Kapitel 77

Zhao Wenchun bajó la cabeza, con el corazón latiéndole con fuerza; cada latido parecía que iba a estallarle en el pecho y a salirsele por la garganta. Inconscientemente, levantó la mano y la apoyó suavemente contra el pecho, intentando regular su respiración, cada vez más agitada.

Ding Yahe sollozaba, sus suaves y fragmentados llantos resultaban a la vez perturbadores y desgarradores.

Zhao Wenchun reprimió su incomodidad y habló con voz seca, pero aún así amable y gentil: "Xiao West, ¿qué le pasa a Xiao West?"

¿Qué pasa? ¿Qué más quieres de ella? —Ding Yahe reprimió sus sollozos y apretó los dientes—. Ha abandonado toda moralidad y vergüenza para convertirse en la actriz principal y ascender. Lleva solo unos días bailando de nuevo y ya come con este productor y socializa con ese jefe a diario. Realmente ha triunfado. La hija de la familia Zhao ha triunfado.

El rostro de Zhao Wenchun palideció al instante y su cuerpo tembló. En ese momento, perdió el control y, enfurecido, agarró el brazo de Ding Yahe: "¡No tienes derecho a hablar así de mi hija! ¡La estás insultando!".

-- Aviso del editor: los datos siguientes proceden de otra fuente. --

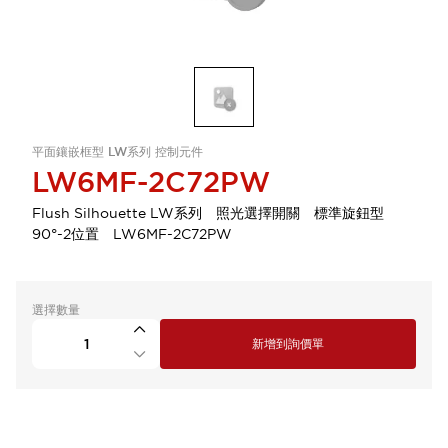
平面鑲嵌框型 LW系列 控制元件
LW6MF-2C72PW
Flush Silhouette LW系列 照光選擇開關 標準旋鈕型
90°-2位置 LW6MF-2C72PW
選擇數量
新增到詢價單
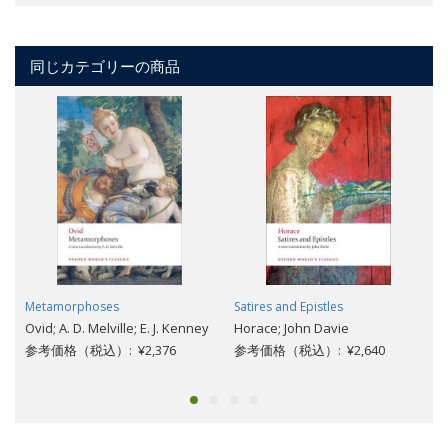
同じカテゴリーの商品
Metamorphoses
Satires and Epistles
Ovid; A. D. Melville; E. J. Kenney
Horace; John Davie
参考価格（税込）: ¥2,376
参考価格（税込）: ¥2,640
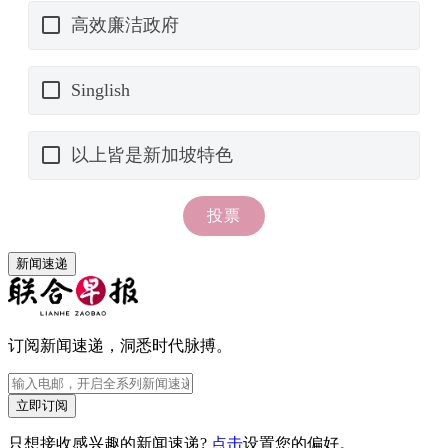
新闻速递
订阅新闻速递，洞悉时代脉搏。
立即订阅
只想接收感兴趣的新闻速递?
点击
设置您的偏好。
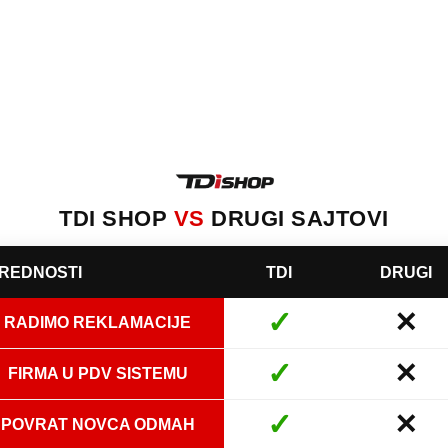
TDI SHOP
VS
DRUGI SAJTOVI
REDNOSTI
TDI
DRUGI
✓
✕
RADIMO REKLAMACIJE
✓
✕
FIRMA U PDV SISTEMU
✓
✕
POVRAT NOVCA ODMAH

—Zhao Wenchun, ¿qué te pasa? ¡Suéltame, suéltame! —Ding Yahe se retorcía de dolor por su agarre y le brotaba un sudor frío—. Todos los profesores de la compañía han hablado con ella. Una chica debe respetarse a sí misma. Tú, como su padre, ni siquiera puedes enseñarle un principio tan básico. Si hubiera sabido que esto iba a pasar, me la habría llevado conmigo cuando nos divorciamos.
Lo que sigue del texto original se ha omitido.